Banks usually go with post date, because that’s how the statement reads. The widget should match the statement.
Cold start and the first-of-the-month problem
On the first of the month, every user has a fresh empty record. The very first read after midnight needs to materialize the empty row. Two ways:
- Lazy: the widget service checks the store, finds nothing, returns zeros, and the row gets created on the first transaction. Simple but produces a brief “your spending: 0” until the first txn arrives, which is correct anyway.
- Eager: a scheduled job at midnight of the user’s local time zone creates an empty record. Slightly nicer UX but more code.
Lazy is fine for a v1.
Idempotency
CDC can deliver the same transaction twice (Kafka retries, processor restarts). The stream processor must dedupe by transaction_id. Two patterns:
- Keep the last
last_seqprocessed in the same record. Skip anything ≤ that. - Use Flink exactly-once with checkpointing.
Either way, the rule is: applying the same transaction twice produces the same total once. This is the same idempotency rule from Problem 9, just inside a streaming processor.
Why not query the warehouse directly?
- Warehouse query latency is seconds, not milliseconds.
- Warehouse is not built for thousands of concurrent point reads.
- Cost scales with reads. Each widget render would cost real money at 5 million daily active users.
The warehouse is still part of the picture, but for analytics, disputes, and historical reports, not for the live widget.
What the warehouse layer does
The same Kafka topic drains to S3 (Firehose) and then to BigQuery or Snowflake. The warehouse hosts:
- Full transaction history (years).
- Analytics: “average spend per customer per category.”
- Risk and fraud models.
- Customer support: “show me this user’s full statement.”
The widget never touches it.
Common mistakes interviewers want you to name
- Pointing the widget at the warehouse.
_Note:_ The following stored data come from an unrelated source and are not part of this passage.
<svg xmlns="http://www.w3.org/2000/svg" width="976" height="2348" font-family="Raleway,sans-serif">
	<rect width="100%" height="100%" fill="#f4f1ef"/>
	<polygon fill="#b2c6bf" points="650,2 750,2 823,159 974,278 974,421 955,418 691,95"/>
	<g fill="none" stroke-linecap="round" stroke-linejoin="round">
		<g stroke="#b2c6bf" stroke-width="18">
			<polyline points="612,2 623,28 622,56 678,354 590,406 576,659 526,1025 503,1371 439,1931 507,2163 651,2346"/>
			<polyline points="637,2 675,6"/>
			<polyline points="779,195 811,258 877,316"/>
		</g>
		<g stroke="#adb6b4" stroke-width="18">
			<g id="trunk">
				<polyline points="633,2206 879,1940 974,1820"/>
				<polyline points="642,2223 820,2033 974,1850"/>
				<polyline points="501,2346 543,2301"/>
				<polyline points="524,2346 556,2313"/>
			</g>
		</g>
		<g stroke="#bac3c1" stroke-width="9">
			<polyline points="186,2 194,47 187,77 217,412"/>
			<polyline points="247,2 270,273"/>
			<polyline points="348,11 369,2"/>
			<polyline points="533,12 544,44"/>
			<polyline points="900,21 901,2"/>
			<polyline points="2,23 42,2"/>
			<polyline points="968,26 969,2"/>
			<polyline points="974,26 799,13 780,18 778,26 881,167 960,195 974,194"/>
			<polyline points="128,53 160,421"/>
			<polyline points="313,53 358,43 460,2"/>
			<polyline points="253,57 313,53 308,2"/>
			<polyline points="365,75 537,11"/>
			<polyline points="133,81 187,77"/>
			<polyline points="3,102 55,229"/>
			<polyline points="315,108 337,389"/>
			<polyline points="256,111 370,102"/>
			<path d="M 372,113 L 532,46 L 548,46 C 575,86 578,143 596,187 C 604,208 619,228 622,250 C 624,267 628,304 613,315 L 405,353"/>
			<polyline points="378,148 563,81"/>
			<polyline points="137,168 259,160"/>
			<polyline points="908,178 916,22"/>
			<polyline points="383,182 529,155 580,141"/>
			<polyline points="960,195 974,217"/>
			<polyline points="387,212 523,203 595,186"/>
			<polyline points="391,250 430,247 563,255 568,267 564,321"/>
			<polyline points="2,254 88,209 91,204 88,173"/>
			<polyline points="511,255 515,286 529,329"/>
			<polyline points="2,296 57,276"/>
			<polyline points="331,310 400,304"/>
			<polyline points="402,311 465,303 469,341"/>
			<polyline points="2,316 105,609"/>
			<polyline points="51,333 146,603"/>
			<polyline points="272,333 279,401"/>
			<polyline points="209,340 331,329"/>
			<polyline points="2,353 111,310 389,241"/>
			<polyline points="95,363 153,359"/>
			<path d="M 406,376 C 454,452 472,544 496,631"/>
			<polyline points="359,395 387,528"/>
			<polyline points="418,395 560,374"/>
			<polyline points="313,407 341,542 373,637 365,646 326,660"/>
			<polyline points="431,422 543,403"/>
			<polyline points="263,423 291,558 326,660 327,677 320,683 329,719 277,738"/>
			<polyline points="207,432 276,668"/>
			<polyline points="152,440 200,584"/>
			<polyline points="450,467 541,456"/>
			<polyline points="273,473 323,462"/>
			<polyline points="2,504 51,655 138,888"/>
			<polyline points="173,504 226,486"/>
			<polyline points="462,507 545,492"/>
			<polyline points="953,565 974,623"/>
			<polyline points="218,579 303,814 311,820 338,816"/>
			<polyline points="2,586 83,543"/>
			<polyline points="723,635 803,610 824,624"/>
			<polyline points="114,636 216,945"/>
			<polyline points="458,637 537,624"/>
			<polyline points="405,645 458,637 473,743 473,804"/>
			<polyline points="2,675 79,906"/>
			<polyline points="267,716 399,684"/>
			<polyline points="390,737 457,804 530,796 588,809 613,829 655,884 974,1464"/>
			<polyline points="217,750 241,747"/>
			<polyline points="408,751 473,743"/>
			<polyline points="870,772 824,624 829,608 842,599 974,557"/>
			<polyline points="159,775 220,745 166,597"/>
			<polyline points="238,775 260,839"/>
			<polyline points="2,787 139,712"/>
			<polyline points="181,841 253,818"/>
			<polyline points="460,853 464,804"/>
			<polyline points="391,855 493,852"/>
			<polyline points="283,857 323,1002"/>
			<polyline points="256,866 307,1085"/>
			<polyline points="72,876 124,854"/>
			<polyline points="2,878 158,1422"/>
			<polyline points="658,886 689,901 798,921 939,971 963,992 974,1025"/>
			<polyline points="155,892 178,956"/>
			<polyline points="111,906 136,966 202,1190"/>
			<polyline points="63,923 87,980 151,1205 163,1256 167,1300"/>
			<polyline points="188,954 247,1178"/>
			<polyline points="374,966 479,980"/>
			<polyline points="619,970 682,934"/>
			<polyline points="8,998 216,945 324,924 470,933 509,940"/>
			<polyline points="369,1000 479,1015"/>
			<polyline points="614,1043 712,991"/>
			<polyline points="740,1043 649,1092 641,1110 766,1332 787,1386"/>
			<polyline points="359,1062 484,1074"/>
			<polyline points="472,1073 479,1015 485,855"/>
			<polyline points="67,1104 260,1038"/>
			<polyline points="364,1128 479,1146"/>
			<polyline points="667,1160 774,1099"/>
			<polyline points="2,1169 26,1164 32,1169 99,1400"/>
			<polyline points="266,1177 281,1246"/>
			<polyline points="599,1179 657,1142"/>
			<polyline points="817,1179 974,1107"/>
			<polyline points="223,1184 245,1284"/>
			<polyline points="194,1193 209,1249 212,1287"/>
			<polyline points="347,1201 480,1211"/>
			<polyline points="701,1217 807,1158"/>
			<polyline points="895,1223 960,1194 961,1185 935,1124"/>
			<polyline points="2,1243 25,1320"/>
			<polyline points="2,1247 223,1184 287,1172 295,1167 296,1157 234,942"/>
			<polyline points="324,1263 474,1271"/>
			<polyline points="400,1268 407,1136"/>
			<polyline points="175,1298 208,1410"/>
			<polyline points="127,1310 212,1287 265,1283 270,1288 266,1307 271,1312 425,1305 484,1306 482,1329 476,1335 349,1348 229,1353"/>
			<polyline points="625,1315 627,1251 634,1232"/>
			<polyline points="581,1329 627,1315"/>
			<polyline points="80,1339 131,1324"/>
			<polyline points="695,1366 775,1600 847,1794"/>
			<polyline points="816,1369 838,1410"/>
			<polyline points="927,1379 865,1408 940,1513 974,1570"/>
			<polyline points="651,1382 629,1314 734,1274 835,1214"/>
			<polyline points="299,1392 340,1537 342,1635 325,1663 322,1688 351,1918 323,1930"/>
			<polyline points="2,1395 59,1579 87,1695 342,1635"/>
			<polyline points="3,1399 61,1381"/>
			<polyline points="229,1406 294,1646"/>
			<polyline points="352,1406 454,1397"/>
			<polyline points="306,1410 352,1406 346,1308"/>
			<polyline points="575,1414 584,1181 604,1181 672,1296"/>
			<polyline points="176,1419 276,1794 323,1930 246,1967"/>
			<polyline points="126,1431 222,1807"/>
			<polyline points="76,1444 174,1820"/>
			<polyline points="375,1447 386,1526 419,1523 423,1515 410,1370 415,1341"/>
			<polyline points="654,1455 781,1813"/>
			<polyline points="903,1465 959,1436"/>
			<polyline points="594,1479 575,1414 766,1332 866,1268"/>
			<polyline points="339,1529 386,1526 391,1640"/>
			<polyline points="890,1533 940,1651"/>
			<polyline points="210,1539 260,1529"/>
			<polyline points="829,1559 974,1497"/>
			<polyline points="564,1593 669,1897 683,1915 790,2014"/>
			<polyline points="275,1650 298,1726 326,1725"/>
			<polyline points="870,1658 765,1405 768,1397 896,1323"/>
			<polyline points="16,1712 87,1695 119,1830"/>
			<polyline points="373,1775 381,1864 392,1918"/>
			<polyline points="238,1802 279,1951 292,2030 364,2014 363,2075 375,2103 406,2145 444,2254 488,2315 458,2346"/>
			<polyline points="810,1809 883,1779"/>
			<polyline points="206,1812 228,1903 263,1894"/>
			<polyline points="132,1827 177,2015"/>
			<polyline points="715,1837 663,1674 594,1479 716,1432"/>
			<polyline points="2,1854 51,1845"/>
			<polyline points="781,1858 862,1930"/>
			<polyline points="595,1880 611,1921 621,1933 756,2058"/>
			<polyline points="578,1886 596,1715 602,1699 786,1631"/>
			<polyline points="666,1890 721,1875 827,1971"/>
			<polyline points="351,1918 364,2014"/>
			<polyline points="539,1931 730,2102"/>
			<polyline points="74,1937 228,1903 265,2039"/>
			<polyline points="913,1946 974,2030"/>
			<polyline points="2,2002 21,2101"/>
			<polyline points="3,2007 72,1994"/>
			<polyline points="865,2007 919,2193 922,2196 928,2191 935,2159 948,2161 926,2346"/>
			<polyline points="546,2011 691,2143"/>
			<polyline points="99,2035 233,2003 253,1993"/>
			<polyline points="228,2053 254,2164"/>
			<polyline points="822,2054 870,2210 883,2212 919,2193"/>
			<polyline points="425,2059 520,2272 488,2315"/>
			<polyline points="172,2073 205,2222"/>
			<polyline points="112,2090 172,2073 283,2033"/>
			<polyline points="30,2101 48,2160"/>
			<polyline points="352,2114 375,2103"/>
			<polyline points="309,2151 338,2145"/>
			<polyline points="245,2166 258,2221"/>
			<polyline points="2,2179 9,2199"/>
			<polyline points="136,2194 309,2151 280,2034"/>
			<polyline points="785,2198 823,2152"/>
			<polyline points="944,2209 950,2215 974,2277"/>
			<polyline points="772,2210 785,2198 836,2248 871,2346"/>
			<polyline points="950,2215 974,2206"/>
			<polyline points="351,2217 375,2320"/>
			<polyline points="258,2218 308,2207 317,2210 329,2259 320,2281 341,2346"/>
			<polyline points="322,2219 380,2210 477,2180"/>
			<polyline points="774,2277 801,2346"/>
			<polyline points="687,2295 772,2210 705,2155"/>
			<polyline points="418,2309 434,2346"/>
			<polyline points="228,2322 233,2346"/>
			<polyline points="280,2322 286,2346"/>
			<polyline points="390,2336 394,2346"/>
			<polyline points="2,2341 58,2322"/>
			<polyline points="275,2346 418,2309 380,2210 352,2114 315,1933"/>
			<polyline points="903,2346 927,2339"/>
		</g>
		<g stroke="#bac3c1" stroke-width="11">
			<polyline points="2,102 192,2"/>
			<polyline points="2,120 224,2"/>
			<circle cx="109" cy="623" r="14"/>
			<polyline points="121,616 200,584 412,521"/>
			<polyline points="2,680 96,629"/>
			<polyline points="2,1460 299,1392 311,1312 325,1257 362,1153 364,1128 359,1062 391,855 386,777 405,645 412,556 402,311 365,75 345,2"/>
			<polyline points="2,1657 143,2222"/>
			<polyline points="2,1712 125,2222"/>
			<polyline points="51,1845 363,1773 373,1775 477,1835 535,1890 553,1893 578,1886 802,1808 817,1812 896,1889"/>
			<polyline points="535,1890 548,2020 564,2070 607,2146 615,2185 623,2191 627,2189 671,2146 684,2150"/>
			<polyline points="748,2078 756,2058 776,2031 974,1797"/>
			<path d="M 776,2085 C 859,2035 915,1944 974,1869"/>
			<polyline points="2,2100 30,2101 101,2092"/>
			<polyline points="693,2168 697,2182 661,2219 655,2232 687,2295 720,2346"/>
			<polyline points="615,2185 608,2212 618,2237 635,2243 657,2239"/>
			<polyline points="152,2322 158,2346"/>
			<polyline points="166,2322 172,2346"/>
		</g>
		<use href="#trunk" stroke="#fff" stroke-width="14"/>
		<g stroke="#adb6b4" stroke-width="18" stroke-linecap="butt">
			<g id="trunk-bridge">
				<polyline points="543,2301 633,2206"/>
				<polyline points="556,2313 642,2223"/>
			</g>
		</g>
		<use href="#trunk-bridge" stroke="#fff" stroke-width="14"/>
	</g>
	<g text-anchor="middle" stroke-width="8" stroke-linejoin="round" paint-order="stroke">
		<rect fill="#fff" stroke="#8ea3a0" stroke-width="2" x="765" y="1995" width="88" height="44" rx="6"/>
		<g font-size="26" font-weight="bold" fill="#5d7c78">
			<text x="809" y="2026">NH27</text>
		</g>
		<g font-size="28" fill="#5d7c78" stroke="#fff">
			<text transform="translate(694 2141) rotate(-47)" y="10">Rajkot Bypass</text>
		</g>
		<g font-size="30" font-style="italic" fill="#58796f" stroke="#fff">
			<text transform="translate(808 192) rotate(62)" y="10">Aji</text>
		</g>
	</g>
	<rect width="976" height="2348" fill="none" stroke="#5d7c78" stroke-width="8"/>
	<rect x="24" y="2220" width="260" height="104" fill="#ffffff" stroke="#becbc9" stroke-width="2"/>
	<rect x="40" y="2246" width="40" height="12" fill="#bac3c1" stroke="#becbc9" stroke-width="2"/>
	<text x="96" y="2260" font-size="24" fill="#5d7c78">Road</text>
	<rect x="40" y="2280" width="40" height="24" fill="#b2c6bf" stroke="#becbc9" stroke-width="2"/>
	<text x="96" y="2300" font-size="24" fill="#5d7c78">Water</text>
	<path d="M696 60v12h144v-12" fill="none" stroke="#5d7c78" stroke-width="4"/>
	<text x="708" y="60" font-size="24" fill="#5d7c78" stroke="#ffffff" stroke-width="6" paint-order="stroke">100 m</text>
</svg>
Lots of teams try this. Latency, cost, and concurrency all bite.
- Recomputing the monthly total on every read (“aggregate the last 30 days from a transactions cache”). Even on a fast store, this is expensive at the first-of-month-just-after-payday spike.
- Forgetting to dedupe. CDC retries are normal. A doubled total is a customer complaint.
- Mapping changes that rewrite history. Surprising the user is worse than a bad mapping.
- No fallback for when the serving store is down. If the widget is critical, fall back to a stale cached number, not a spinner forever.
Bonus follow-up the interviewer might throw
“How would you make this work offline, when the phone has no network?”
Cache the last successful response on the phone with a short TTL (an hour). Show it with a small “as of 8:21” timestamp. The user sees their last known number instead of an error, and the freshness label is honest. When the phone reconnects, refresh in the background.